→ Exercise aim
Skip the pictures, please, and write out exactly the lines from the opening of the data through the line containing "### การตั้งค่าหลัก".

Dataset entries
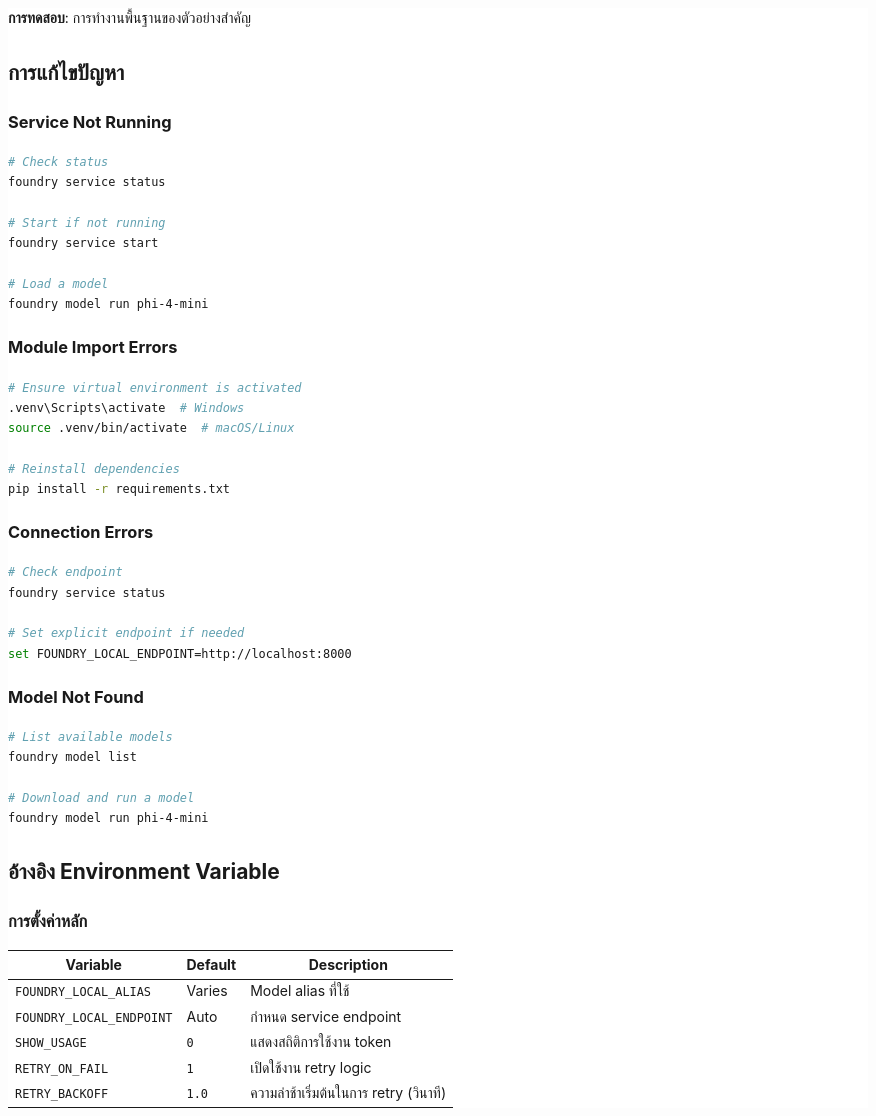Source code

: **การทดสอบ**: การทำงานพื้นฐานของตัวอย่างสำคัญ

## การแก้ไขปัญหา

### Service Not Running

```bash
# Check status
foundry service status

# Start if not running
foundry service start

# Load a model
foundry model run phi-4-mini
```

### Module Import Errors

```bash
# Ensure virtual environment is activated
.venv\Scripts\activate  # Windows
source .venv/bin/activate  # macOS/Linux

# Reinstall dependencies
pip install -r requirements.txt
```

### Connection Errors

```bash
# Check endpoint
foundry service status

# Set explicit endpoint if needed
set FOUNDRY_LOCAL_ENDPOINT=http://localhost:8000
```

### Model Not Found

```bash
# List available models
foundry model list

# Download and run a model
foundry model run phi-4-mini
```

## อ้างอิง Environment Variable

### การตั้งค่าหลัก
| Variable | Default | Description |
|----------|---------|-------------|
| `FOUNDRY_LOCAL_ALIAS` | Varies | Model alias ที่ใช้ |
| `FOUNDRY_LOCAL_ENDPOINT` | Auto | กำหนด service endpoint |
| `SHOW_USAGE` | `0` | แสดงสถิติการใช้งาน token |
| `RETRY_ON_FAIL` | `1` | เปิดใช้งาน retry logic |
| `RETRY_BACKOFF` | `1.0` | ความล่าช้าเริ่มต้นในการ retry (วินาที) |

→ Finished exercise
Source code

: **การทดสอบ**: การทำงานพื้นฐานของตัวอย่างสำคัญ

## การแก้ไขปัญหา

### Service Not Running

```bash
# Check status
foundry service status

# Start if not running
foundry service start

# Load a model
foundry model run phi-4-mini
```

### Module Import Errors

```bash
# Ensure virtual environment is activated
.venv\Scripts\activate  # Windows
source .venv/bin/activate  # macOS/Linux

# Reinstall dependencies
pip install -r requirements.txt
```

### Connection Errors

```bash
# Check endpoint
foundry service status

# Set explicit endpoint if needed
set FOUNDRY_LOCAL_ENDPOINT=http://localhost:8000
```

### Model Not Found

```bash
# List available models
foundry model list

# Download and run a model
foundry model run phi-4-mini
```

## อ้างอิง Environment Variable

### การตั้งค่าหลัก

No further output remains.